Exercise ::
Turn every line of the items that follow into a Markdown table with two columns, Row for a running number and Line for the line itself. Leave out any blank lines.
>> begin Data to process
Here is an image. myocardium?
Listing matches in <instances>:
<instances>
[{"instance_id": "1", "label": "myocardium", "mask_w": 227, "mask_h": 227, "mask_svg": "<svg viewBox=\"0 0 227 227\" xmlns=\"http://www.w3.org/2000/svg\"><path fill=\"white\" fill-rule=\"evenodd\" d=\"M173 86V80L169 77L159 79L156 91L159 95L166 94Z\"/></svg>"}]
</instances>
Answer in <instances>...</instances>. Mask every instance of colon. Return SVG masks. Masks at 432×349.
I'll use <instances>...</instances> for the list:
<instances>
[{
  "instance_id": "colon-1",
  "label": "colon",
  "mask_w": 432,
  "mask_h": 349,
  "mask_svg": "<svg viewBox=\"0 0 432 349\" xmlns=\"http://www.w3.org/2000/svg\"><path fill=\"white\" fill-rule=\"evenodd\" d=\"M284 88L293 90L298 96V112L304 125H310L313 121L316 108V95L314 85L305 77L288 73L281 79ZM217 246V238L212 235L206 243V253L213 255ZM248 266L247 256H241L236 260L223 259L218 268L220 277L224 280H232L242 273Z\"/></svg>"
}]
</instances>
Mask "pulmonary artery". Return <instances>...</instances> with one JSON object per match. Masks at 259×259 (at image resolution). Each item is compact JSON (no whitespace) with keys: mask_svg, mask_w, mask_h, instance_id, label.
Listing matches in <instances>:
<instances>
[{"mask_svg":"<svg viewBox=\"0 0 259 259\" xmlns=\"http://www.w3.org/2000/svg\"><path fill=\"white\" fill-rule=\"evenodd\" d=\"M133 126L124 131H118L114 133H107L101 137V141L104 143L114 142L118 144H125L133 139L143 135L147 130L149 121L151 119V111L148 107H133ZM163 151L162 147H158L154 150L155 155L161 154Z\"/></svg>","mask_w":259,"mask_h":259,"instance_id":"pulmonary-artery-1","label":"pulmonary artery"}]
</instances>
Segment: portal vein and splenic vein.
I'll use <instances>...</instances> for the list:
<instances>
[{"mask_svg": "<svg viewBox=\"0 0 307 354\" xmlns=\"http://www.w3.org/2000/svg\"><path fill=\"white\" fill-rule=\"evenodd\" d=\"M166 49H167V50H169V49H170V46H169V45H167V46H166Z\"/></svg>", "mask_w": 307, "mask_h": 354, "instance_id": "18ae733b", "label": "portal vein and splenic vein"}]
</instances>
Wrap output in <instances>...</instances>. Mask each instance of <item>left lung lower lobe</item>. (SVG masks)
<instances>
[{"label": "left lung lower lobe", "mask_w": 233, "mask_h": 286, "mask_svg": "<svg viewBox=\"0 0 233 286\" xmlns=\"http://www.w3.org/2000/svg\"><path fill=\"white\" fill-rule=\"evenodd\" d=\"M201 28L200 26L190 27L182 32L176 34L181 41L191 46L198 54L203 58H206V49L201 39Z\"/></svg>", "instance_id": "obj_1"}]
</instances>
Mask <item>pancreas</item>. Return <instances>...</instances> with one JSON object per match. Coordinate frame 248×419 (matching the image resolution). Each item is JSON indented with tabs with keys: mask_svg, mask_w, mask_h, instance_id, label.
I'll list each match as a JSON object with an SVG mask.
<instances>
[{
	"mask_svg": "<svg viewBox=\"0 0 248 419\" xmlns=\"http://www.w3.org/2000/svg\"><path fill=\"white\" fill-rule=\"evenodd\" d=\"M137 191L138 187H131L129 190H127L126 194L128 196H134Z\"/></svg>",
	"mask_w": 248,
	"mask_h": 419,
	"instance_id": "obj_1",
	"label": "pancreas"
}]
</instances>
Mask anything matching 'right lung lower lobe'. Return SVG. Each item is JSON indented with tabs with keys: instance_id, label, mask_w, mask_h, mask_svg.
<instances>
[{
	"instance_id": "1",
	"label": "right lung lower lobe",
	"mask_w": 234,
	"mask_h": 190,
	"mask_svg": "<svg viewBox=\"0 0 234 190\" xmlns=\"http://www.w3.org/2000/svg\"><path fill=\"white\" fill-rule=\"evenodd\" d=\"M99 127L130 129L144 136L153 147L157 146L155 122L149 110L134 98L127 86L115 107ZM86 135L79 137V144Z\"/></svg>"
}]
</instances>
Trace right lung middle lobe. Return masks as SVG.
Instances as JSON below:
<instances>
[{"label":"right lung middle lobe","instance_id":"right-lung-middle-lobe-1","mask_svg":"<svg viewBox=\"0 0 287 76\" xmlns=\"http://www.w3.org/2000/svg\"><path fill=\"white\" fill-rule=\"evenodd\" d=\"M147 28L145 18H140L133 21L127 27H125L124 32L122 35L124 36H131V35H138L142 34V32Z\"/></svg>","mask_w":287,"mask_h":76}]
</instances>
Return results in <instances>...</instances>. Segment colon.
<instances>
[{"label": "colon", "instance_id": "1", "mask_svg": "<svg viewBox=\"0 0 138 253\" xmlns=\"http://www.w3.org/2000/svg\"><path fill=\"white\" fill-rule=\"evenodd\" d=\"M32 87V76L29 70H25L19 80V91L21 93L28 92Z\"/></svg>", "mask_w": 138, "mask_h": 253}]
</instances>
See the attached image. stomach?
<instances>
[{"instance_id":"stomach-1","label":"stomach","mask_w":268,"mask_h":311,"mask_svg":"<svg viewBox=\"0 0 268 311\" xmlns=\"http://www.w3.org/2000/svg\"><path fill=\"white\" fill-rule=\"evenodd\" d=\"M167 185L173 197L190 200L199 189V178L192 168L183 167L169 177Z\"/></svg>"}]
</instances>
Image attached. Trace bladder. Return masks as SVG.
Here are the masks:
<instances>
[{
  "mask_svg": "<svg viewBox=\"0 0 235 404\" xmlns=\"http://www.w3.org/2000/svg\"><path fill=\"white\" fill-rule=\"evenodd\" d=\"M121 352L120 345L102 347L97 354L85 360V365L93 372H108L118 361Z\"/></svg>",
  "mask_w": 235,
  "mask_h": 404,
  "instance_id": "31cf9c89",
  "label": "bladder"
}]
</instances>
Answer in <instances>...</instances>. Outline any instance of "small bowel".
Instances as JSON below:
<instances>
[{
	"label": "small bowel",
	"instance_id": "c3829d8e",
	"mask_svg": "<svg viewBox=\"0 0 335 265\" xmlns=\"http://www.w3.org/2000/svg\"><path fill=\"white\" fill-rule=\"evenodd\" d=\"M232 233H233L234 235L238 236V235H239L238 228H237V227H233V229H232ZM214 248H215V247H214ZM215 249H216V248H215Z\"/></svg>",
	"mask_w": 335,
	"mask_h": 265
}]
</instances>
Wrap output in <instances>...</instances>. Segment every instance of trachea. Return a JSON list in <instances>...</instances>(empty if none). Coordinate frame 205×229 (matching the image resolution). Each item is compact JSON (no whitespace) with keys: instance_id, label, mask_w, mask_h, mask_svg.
>> end Data to process
The answer ::
| Row | Line |
|---|---|
| 1 | Here is an image. myocardium? |
| 2 | Listing matches in <instances>: |
| 3 | <instances> |
| 4 | [{"instance_id": "1", "label": "myocardium", "mask_w": 227, "mask_h": 227, "mask_svg": "<svg viewBox=\"0 0 227 227\" xmlns=\"http://www.w3.org/2000/svg\"><path fill=\"white\" fill-rule=\"evenodd\" d=\"M173 86V80L169 77L159 79L156 91L159 95L166 94Z\"/></svg>"}] |
| 5 | </instances> |
| 6 | Answer in <instances>...</instances>. Mask every instance of colon. Return SVG masks. Masks at 432×349. |
| 7 | I'll use <instances>...</instances> for the list: |
| 8 | <instances> |
| 9 | [{ |
| 10 |   "instance_id": "colon-1", |
| 11 |   "label": "colon", |
| 12 |   "mask_w": 432, |
| 13 |   "mask_h": 349, |
| 14 |   "mask_svg": "<svg viewBox=\"0 0 432 349\" xmlns=\"http://www.w3.org/2000/svg\"><path fill=\"white\" fill-rule=\"evenodd\" d=\"M284 88L293 90L298 96V112L304 125H310L313 121L316 108V95L314 85L305 77L288 73L281 79ZM217 246V238L212 235L206 243V253L213 255ZM248 266L247 256H241L236 260L223 259L218 268L220 277L224 280H232L242 273Z\"/></svg>" |
| 15 | }] |
| 16 | </instances> |
| 17 | Mask "pulmonary artery". Return <instances>...</instances> with one JSON object per match. Masks at 259×259 (at image resolution). Each item is compact JSON (no whitespace) with keys: mask_svg, mask_w, mask_h, instance_id, label. |
| 18 | Listing matches in <instances>: |
| 19 | <instances> |
| 20 | [{"mask_svg":"<svg viewBox=\"0 0 259 259\" xmlns=\"http://www.w3.org/2000/svg\"><path fill=\"white\" fill-rule=\"evenodd\" d=\"M133 126L124 131H118L114 133H107L101 137V141L104 143L114 142L118 144H125L133 139L143 135L147 130L149 121L151 119V111L148 107H133ZM163 151L162 147H158L154 150L155 155L161 154Z\"/></svg>","mask_w":259,"mask_h":259,"instance_id":"pulmonary-artery-1","label":"pulmonary artery"}] |
| 21 | </instances> |
| 22 | Segment: portal vein and splenic vein. |
| 23 | I'll use <instances>...</instances> for the list: |
| 24 | <instances> |
| 25 | [{"mask_svg": "<svg viewBox=\"0 0 307 354\" xmlns=\"http://www.w3.org/2000/svg\"><path fill=\"white\" fill-rule=\"evenodd\" d=\"M166 49H167V50H169V49H170V46H169V45H167V46H166Z\"/></svg>", "mask_w": 307, "mask_h": 354, "instance_id": "18ae733b", "label": "portal vein and splenic vein"}] |
| 26 | </instances> |
| 27 | Wrap output in <instances>...</instances>. Mask each instance of <item>left lung lower lobe</item>. (SVG masks) |
| 28 | <instances> |
| 29 | [{"label": "left lung lower lobe", "mask_w": 233, "mask_h": 286, "mask_svg": "<svg viewBox=\"0 0 233 286\" xmlns=\"http://www.w3.org/2000/svg\"><path fill=\"white\" fill-rule=\"evenodd\" d=\"M201 28L200 26L190 27L182 32L176 34L181 41L191 46L198 54L203 58H206V49L201 39Z\"/></svg>", "instance_id": "obj_1"}] |
| 30 | </instances> |
| 31 | Mask <item>pancreas</item>. Return <instances>...</instances> with one JSON object per match. Coordinate frame 248×419 (matching the image resolution). Each item is JSON indented with tabs with keys: mask_svg, mask_w, mask_h, instance_id, label. |
| 32 | I'll list each match as a JSON object with an SVG mask. |
| 33 | <instances> |
| 34 | [{ |
| 35 | 	"mask_svg": "<svg viewBox=\"0 0 248 419\" xmlns=\"http://www.w3.org/2000/svg\"><path fill=\"white\" fill-rule=\"evenodd\" d=\"M137 191L138 187H131L129 190H127L126 194L128 196H134Z\"/></svg>", |
| 36 | 	"mask_w": 248, |
| 37 | 	"mask_h": 419, |
| 38 | 	"instance_id": "obj_1", |
| 39 | 	"label": "pancreas" |
| 40 | }] |
| 41 | </instances> |
| 42 | Mask anything matching 'right lung lower lobe'. Return SVG. Each item is JSON indented with tabs with keys: instance_id, label, mask_w, mask_h, mask_svg. |
| 43 | <instances> |
| 44 | [{ |
| 45 | 	"instance_id": "1", |
| 46 | 	"label": "right lung lower lobe", |
| 47 | 	"mask_w": 234, |
| 48 | 	"mask_h": 190, |
| 49 | 	"mask_svg": "<svg viewBox=\"0 0 234 190\" xmlns=\"http://www.w3.org/2000/svg\"><path fill=\"white\" fill-rule=\"evenodd\" d=\"M99 127L130 129L144 136L153 147L157 146L155 122L149 110L134 98L127 86L115 107ZM86 135L79 137V144Z\"/></svg>" |
| 50 | }] |
| 51 | </instances> |
| 52 | Trace right lung middle lobe. Return masks as SVG. |
| 53 | Instances as JSON below: |
| 54 | <instances> |
| 55 | [{"label":"right lung middle lobe","instance_id":"right-lung-middle-lobe-1","mask_svg":"<svg viewBox=\"0 0 287 76\" xmlns=\"http://www.w3.org/2000/svg\"><path fill=\"white\" fill-rule=\"evenodd\" d=\"M147 28L145 18H140L133 21L127 27H125L124 32L122 35L124 36H131V35H138L142 34V32Z\"/></svg>","mask_w":287,"mask_h":76}] |
| 56 | </instances> |
| 57 | Return results in <instances>...</instances>. Segment colon. |
| 58 | <instances> |
| 59 | [{"label": "colon", "instance_id": "1", "mask_svg": "<svg viewBox=\"0 0 138 253\" xmlns=\"http://www.w3.org/2000/svg\"><path fill=\"white\" fill-rule=\"evenodd\" d=\"M32 87V76L29 70H25L19 80V91L21 93L28 92Z\"/></svg>", "mask_w": 138, "mask_h": 253}] |
| 60 | </instances> |
| 61 | See the attached image. stomach? |
| 62 | <instances> |
| 63 | [{"instance_id":"stomach-1","label":"stomach","mask_w":268,"mask_h":311,"mask_svg":"<svg viewBox=\"0 0 268 311\" xmlns=\"http://www.w3.org/2000/svg\"><path fill=\"white\" fill-rule=\"evenodd\" d=\"M167 185L173 197L190 200L199 189V178L192 168L183 167L169 177Z\"/></svg>"}] |
| 64 | </instances> |
| 65 | Image attached. Trace bladder. Return masks as SVG. |
| 66 | Here are the masks: |
| 67 | <instances> |
| 68 | [{ |
| 69 |   "mask_svg": "<svg viewBox=\"0 0 235 404\" xmlns=\"http://www.w3.org/2000/svg\"><path fill=\"white\" fill-rule=\"evenodd\" d=\"M121 352L120 345L102 347L97 354L85 360V365L93 372H108L118 361Z\"/></svg>", |
| 70 |   "mask_w": 235, |
| 71 |   "mask_h": 404, |
| 72 |   "instance_id": "31cf9c89", |
| 73 |   "label": "bladder" |
| 74 | }] |
| 75 | </instances> |
| 76 | Answer in <instances>...</instances>. Outline any instance of "small bowel". |
| 77 | Instances as JSON below: |
| 78 | <instances> |
| 79 | [{ |
| 80 | 	"label": "small bowel", |
| 81 | 	"instance_id": "c3829d8e", |
| 82 | 	"mask_svg": "<svg viewBox=\"0 0 335 265\" xmlns=\"http://www.w3.org/2000/svg\"><path fill=\"white\" fill-rule=\"evenodd\" d=\"M232 233H233L234 235L238 236V235H239L238 228H237V227H233V229H232ZM214 248H215V247H214ZM215 249H216V248H215Z\"/></svg>", |
| 83 | 	"mask_w": 335, |
| 84 | 	"mask_h": 265 |
| 85 | }] |
| 86 | </instances> |
| 87 | Wrap output in <instances>...</instances>. Segment every instance of trachea. Return a JSON list in <instances>...</instances>(empty if none). Coordinate frame 205×229 (matching the image resolution). Each item is compact JSON (no whitespace) with keys: instance_id, label, mask_w, mask_h, mask_svg. |